- _EXERCISE PASSAGE_
↓
While the major political parties have ramped up their electioneering as polling day fast approaches, at the same time a raft of smaller groups, most of them religious, have stepped up campaigns calling for the scrapping of democracy and elections altogether.
These campaigns appear in pamphlets and banners and backs of rickshaws. Some call democracy un-Islamic and demand a caliphate, while others decry elections as a mechanism controlled by the rich and powerful and devoted exclusively to their benefit.
Among these anti-democratic parties are the Pakistan Awami Tehreek headed by Dr Tahirul Qadri, the Tanzeem-i-Islami founded by the late Dr Israr Ahmed, the Hizbut Tahrir (which is outlawed in Pakistan), Sautul Ummah, Tehrik Azmat-i-Islam, and the Pakistan Ehtisab Party.
Though he has taken part in previous elections, Dr Qadri has asked his supporters to stage sit-ins on election day. In various statements, he has described the “corrupt system of elections” as a “nuisance” which will be followed by more corruption and more terrorism.
He has also insisted that he is not against democracy, but the “corrupt election process” in Pakistan.
Sautul Ummah makes no such distinctions. It says democracy is an un-Islamic import from the West and wants it replaced with a caliphate. Two common messages written on flexes at the back of rickshaws sponsored by the group are, ‘Leave democracy, bring Caliphate’ and ‘Will the country given to us by Allah have the rule of Allah or the rule of Parliament?’ Tehrik Azmat-i-Islam, a religious group based in Lahore, is sponsoring similar messages advertised on rickshaws.
↑
- _MATERIAL PROVIDED_
↓
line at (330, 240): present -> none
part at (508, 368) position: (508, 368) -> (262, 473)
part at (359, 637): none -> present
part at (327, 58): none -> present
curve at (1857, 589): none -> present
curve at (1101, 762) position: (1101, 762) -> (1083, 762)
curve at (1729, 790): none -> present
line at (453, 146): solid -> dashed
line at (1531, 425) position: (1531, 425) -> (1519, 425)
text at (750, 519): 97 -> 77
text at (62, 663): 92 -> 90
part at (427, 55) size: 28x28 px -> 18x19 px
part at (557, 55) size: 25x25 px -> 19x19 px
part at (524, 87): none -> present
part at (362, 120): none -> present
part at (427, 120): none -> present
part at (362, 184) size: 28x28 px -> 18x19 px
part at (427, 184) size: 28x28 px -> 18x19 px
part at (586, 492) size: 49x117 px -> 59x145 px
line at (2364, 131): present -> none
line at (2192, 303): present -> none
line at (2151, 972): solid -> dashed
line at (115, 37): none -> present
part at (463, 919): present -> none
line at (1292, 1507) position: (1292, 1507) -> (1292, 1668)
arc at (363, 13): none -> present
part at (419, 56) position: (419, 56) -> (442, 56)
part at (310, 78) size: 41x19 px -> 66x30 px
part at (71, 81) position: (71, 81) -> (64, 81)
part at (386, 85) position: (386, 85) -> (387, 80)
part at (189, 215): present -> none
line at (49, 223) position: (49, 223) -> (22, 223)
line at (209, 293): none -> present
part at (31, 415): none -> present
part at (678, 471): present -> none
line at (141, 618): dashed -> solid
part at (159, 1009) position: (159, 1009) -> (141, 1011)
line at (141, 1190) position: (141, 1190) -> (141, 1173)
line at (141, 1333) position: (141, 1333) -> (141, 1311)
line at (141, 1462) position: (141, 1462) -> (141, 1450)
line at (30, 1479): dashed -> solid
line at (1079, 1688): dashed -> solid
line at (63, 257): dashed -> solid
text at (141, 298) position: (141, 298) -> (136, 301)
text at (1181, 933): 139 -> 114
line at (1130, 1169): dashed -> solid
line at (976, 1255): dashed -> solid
↑
- _REQUIREMENT_
From the passage on anti-democratic campaigns, reproduce word for word the part beginning with the words "While the major" and ending with the words "and elections altogether.".

- _SOLUTION FOR THIS TASK_
While the major political parties have ramped up their electioneering as polling day fast approaches, at the same time a raft of smaller groups, most of them religious, have stepped up campaigns calling for the scrapping of democracy and elections altogether.